According to The Jewish Chronicle editor Stephen Pollard, the most offensive in the prince’s letter was his use of the term “Jewish lobby.” “It is this myth there are these very powerful Jews who control foreign policy or the media or banks or whatever,” he was quoted by the Daily Mail as saying. He added that the term coming from the heir to the throne is “unsettling.”

Pollard also said that Charles’ reference to the influx of European Jews was “absolute classic Arab explanation of the problems in the Middle East.” He said that the idea that Jews were some kind of foreigners who had no real place in Israel was nonsense.

Charles, who had previously expressed concern at the rise of anti-Semitism in Britain and at the same has been a defender of Islam, should come under fire for the use of the term, according to Nigel Farage. The former Ukip leader received censure when he alleged that there was a “powerful Jewish lobby” in the US earlier this month.
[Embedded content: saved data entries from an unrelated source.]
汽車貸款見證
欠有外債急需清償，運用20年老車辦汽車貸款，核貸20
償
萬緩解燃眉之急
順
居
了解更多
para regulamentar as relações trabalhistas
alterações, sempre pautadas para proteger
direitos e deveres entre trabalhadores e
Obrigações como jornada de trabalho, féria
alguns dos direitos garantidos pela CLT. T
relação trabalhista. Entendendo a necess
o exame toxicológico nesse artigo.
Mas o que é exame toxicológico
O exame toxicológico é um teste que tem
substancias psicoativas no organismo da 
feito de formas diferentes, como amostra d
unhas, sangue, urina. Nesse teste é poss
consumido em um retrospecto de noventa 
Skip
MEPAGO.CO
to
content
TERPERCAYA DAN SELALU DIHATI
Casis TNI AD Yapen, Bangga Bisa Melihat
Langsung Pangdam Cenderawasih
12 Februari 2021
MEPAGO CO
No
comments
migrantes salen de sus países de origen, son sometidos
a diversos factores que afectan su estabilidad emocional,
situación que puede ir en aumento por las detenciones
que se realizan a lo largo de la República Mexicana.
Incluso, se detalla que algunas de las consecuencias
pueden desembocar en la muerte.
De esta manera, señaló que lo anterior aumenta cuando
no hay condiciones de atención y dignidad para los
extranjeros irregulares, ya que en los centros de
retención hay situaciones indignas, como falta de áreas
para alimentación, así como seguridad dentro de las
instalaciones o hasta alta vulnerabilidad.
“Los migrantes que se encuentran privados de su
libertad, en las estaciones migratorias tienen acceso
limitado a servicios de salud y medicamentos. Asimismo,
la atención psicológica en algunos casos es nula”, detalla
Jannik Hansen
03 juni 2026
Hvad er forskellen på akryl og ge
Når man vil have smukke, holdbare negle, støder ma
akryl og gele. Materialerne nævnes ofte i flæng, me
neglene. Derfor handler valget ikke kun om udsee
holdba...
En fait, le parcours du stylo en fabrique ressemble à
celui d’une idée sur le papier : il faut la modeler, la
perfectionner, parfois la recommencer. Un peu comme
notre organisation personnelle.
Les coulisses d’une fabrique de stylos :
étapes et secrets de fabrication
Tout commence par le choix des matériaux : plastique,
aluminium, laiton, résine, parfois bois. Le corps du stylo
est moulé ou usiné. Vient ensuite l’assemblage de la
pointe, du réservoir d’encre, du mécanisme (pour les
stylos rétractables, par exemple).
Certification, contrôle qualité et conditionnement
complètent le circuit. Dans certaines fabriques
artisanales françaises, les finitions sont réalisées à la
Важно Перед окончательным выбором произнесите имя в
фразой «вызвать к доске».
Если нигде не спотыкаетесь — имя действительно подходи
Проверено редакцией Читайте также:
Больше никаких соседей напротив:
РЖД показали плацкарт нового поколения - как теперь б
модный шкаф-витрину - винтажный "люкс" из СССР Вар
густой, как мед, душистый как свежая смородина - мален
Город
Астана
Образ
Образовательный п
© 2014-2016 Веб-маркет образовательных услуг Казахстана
A Clarence House spokesperson, meanwhile, addressed the 1986 letter, saying Charles, who turns 69 on Tuesday, was sharing the opinions of those who met in his visit, not his own. “The letter clearly states that these were not the Prince’s own views about Arab-Israel issues but represented the opinions of some of those he met during his visit, which he was keen to interrogate,” the statement said.

“He was sharing the arguments in private correspondence with a longstanding friend in an attempt to improve his understanding of what he has always recognised is a deeply complex issue to which he was coming early on in his own analysis in 1986.”